Weton, tumpeng dan sego buceng lebih dari sekadar perpaduan momen dan kuliner. Lebih dari itu, mereka adalah harapan dalam simbol yang unik.
Kali ini saya tidak menulis puisi atau cerpen, melainkan cerita nyata yang saya alami sendiri. Tentang weton. Atau hari lahir dalam hitungan Jawa.
Ibu saya perempuan Jawa banget. Jawa tulen istilahnya. Beliau masih menggunakan hari pasaran Jawa. Yaitu, kliwon, wage, legi, pahing dan pon.

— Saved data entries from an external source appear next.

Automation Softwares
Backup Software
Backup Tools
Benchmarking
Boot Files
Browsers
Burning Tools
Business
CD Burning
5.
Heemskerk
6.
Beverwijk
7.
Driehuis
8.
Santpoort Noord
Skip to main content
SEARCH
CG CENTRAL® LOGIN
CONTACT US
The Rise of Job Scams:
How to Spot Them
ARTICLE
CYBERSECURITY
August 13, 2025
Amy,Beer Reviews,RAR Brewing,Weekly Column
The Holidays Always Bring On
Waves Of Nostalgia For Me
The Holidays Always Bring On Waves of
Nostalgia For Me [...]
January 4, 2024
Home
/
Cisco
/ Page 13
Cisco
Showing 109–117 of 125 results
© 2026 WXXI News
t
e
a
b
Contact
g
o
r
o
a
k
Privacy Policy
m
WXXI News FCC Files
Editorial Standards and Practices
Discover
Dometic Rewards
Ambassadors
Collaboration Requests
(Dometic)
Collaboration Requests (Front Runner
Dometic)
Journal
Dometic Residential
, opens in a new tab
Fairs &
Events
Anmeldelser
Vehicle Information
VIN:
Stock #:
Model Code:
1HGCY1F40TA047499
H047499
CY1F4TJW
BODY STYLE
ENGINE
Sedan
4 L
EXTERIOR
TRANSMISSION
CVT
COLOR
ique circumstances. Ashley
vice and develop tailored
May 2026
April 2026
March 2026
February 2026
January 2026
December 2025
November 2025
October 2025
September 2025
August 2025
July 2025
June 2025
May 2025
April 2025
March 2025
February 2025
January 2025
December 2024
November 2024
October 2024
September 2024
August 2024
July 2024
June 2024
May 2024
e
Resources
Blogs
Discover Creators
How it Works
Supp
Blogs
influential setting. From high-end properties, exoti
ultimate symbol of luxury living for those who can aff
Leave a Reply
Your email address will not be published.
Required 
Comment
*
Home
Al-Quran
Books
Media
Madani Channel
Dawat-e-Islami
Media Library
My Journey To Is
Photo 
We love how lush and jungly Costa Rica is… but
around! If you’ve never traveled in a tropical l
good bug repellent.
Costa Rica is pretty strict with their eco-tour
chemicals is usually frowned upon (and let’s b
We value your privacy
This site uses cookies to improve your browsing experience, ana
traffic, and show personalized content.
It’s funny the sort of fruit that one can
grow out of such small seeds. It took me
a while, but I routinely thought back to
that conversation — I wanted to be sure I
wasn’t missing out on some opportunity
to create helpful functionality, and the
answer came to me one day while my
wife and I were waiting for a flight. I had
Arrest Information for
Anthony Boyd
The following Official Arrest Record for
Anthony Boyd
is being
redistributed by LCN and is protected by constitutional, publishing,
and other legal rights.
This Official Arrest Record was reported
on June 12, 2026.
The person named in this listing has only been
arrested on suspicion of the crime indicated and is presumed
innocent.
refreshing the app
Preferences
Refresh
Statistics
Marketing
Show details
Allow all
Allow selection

Setiap hari rabu legi, tepat kelahiran saya atau yang biasa disebut weton, ibu selalu membuat nasi tumpeng. Istilah Jawanya sego buceng. Buceng sendiri memiliki arti nyebuto seng kenceng , selalu berdo’a terus menerus.
Buceng juga disebut tumpeng. Berbentuk kerucut yang memiliki arti yen metu kudu seng mempeng, kalau keluar harus sungguh-sungguh. Maksudnya adalah jika mengerjakan sesuatu harus sungguh-sungguh.
Seperti halnya dengan menulis. Harus sungguh-sungguh. Bukan sekedar menyatukan huruf, melahirkan kalimat serta membentuk paragraf. Namun juga harus ada isinya. Yang terpenting lagi, harus istiqomah.
Buceng atau tumpeng dulu sama Nenek Moyang yang beragama Budha dibuat untuk sesaji. Memuliakan gunung yang katanya tempat bersemayam Sang Hyang Widi.
Namun untuk yang beragama Hindu, buceng dibuat untuk meniru Gunung Suci Mahameru. Tempat bersemayam dewa-dewi.
Beda lagi dengan Islam. Dalam Islam buceng dibuat sebagai perwujudan rasa syukur kepada Tuhan. Allah SWT. Kata Ibu, “slametan weton, biar selamat.”
Lauk nasi buceng pun macam-macam. Tapi ibu selalu memakai mie bihun, oseng-oseng tewel, urap-urapan, telur rebus, dan ayam.
Weton memiliki arti hari lahir dalam pasaran Jawa. Semacam ulang tahun tapi sebulan sekali. Bukan pada tanggal dan bulan melainkan pada hari pasaran. Bahkan menurut ibu tidak ada ulang tahun, adanya weton.
Saat weton pula ibu menyuruh saya untuk berpuasa. Biar slamet juga katanya. Di daerahmu apa masih ada weton?